Welcome to the world of DDoS. Distributed Denial of Service attacks are like a zombie swarm around your business' digital entrances. They're not that bright, they do have a blunt but simple motive – get in and change things, or steal things.

 

"Zombies" is actually a real term

The "zombies" analogy may be a fun visual, but it's also a bona fide term applied to DDoS botnets, which are collections of compromised computers and servers that have been surreptitiously "taken over" and being used for DDoS' nefarious purposes.

 

Let's get the motivations out of the way: why? Why is DDoS a thing anyway?

Money. Deception and Disruption. Social or other Hacktivism.

Money or Data: if the DDoS perpetrator is able to gain any small thing from their attack such as ransomware, they can hold your company for money. Pretty simple; they get in, lock your company systems down, and you must pay a price to get it all back. Pure data theft is a similar brute-attack motivation, personal and payment information being top of the common list.

Deception and Disruption: a more targetted deception approach to get your security attention paid elsewhere while attempts may be made in a different area.

Hacktivism: someone wants to make a point. They feel the need to "bring down" a site or system as part of a broader protest or aggression against an organization or institution.

In technical terms, DDoS attacks come in different flavours which we won't get into in this article, big, small, attack in one area (protocol or service) or another. 

 

Distributed Denial of Service attacks are like a zombie swarm around your business' digital entrances. 

 

If you find yourself under attack regularly

You are not alone, DDoS attacks grew sharply from 2015-16, jumping even faster – exponentially – from 2016 through 2019.

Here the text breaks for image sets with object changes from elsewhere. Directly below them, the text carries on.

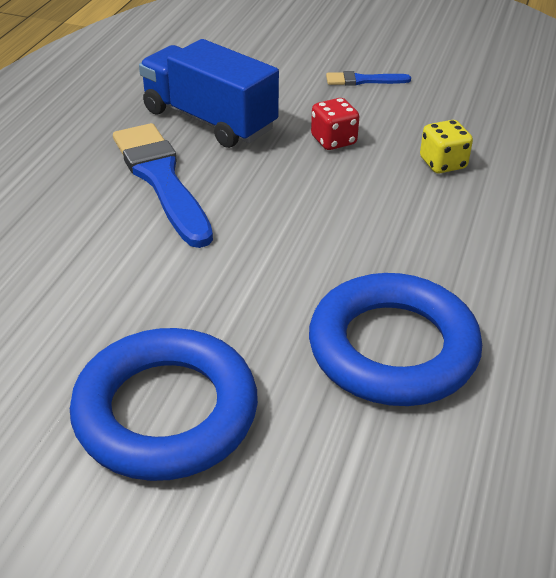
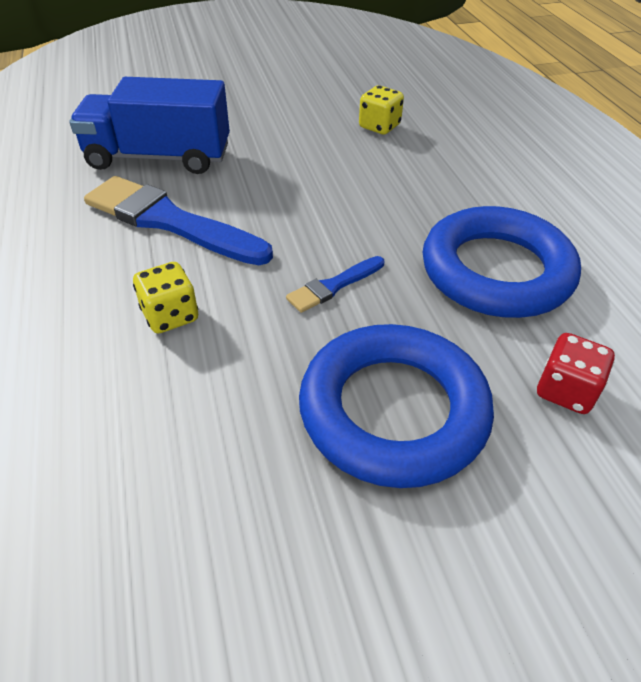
camera: 35 degrees left, 5 degrees up
red dice [311,98,359,150] -> red dice moved to [537,333,615,414]
blue brush [326,71,411,86] -> blue brush moved to [286,256,384,313]
none -> yellow dice [133,262,198,333]

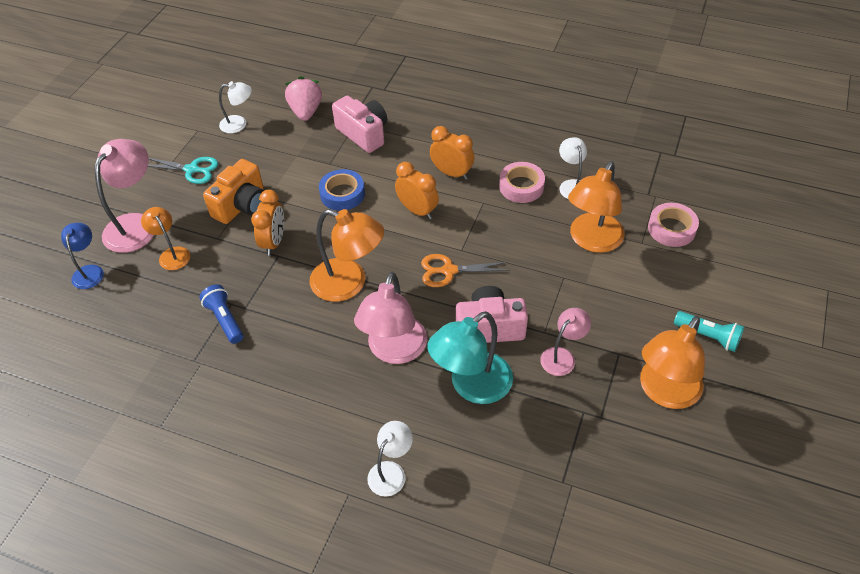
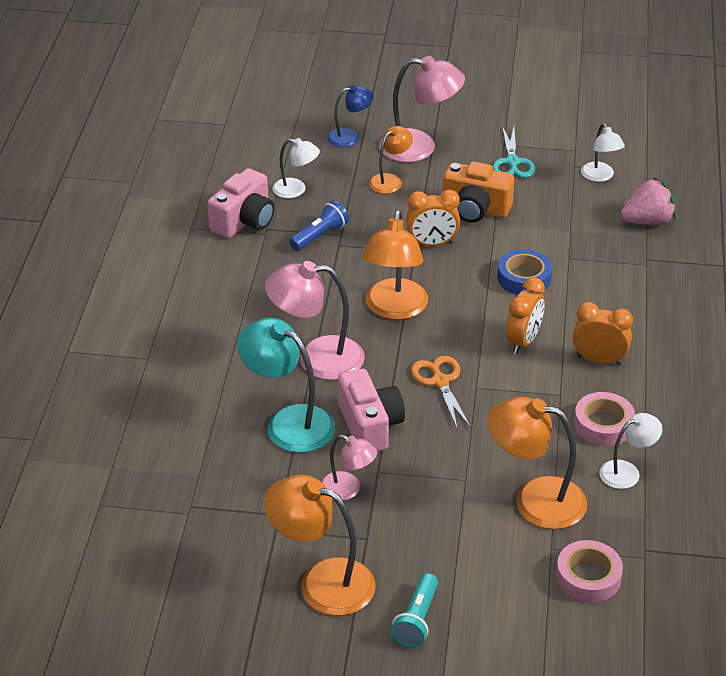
camera: 75 degrees right, 10 degrees down
pink camera [332,96,387,153] -> pink camera moved to [207,168,275,238]
white lamp [367,421,413,497] -> white lamp moved to [273,138,320,198]
orange clock [430,126,474,180] -> orange clock turned 90 degrees counterclockwise [573,302,633,365]

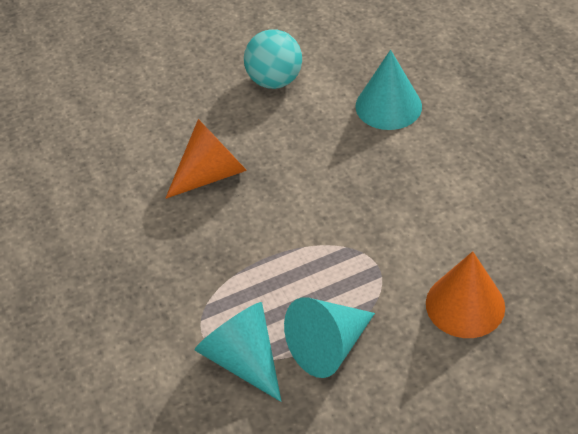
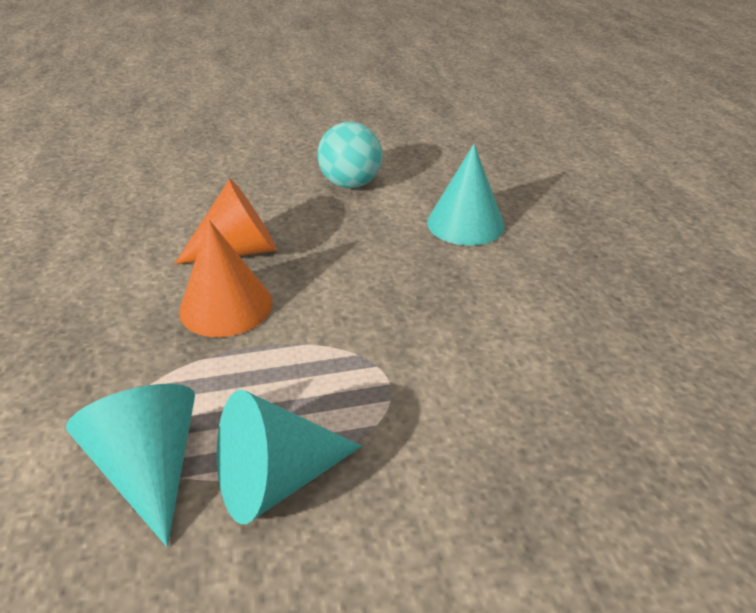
camera: 10 degrees right, 10 degrees down
orange cone [426,251,505,338] -> orange cone moved to [179,220,272,337]

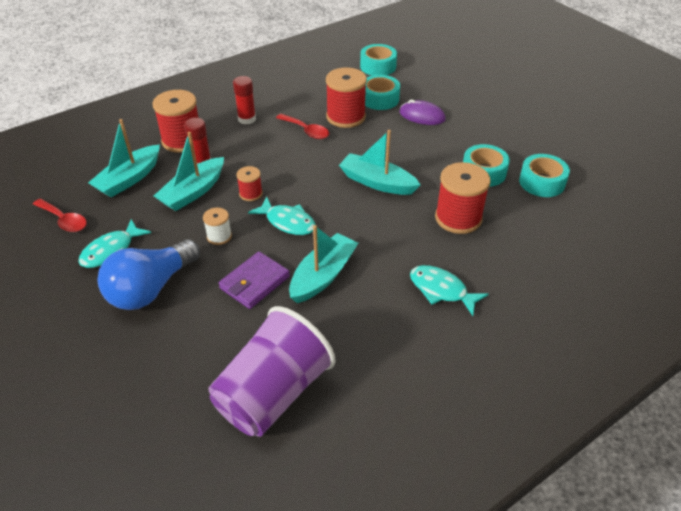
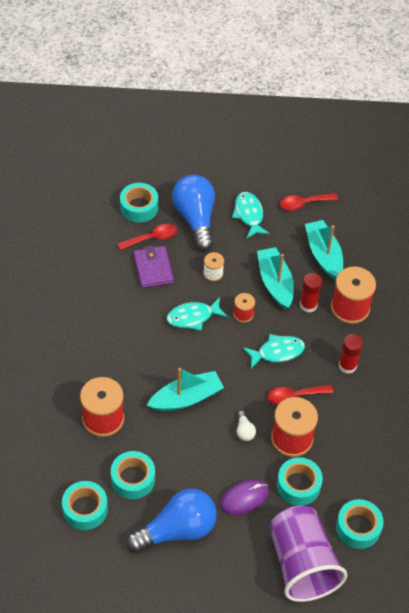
camera: 125 degrees right, 10 degrees up
purple cup [208,306,335,436] -> purple cup moved to [269,506,347,602]
turquoise boat [289,225,358,303] -> none
turquoise fish [410,265,489,316] -> turquoise fish moved to [243,334,305,369]
none -> red spoon [118,224,177,250]
none -> turquoise tape [120,183,158,223]
none -> blue light bulb [126,489,217,553]
none -> white light bulb [237,411,256,441]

The kinds of DDoS attacks did start to change in tactics and region, but fundamentally, the result is the same – disruption or worse. 

There are Next Steps

Most hosting and server plans have some measure of DDoS risk mitigation, either built in or as a simple add-on. In limited circumstances, these tools can work fairly well.

Beyond this, however, the attacking zombies need to be kept away from your main servers otherwise they will overwhelm standard security measures and tools. There are a number of perimiter, firewall, load balancing, server clusters, and geo-location DNS routing tools to take this next step; for the most part these strategies are very powerful and successful.

Effectively for your growing digital business, should DDoS attacks persist at heavier and heavier scale, you'd place a digital moat around your warehouse, with multiple checkpoints for entry with additional and smarter security guards deciding whether a visitor is legitimate, or a zombie with a ring of stolen keys before letting them through to your front door and loading docks.

None of this is new, but it is growing, and there are well established measures to manage risk. If you find yourself experiencing increasing attacks, it may be time to take the next step to protect and solidify your strategy for security and performance.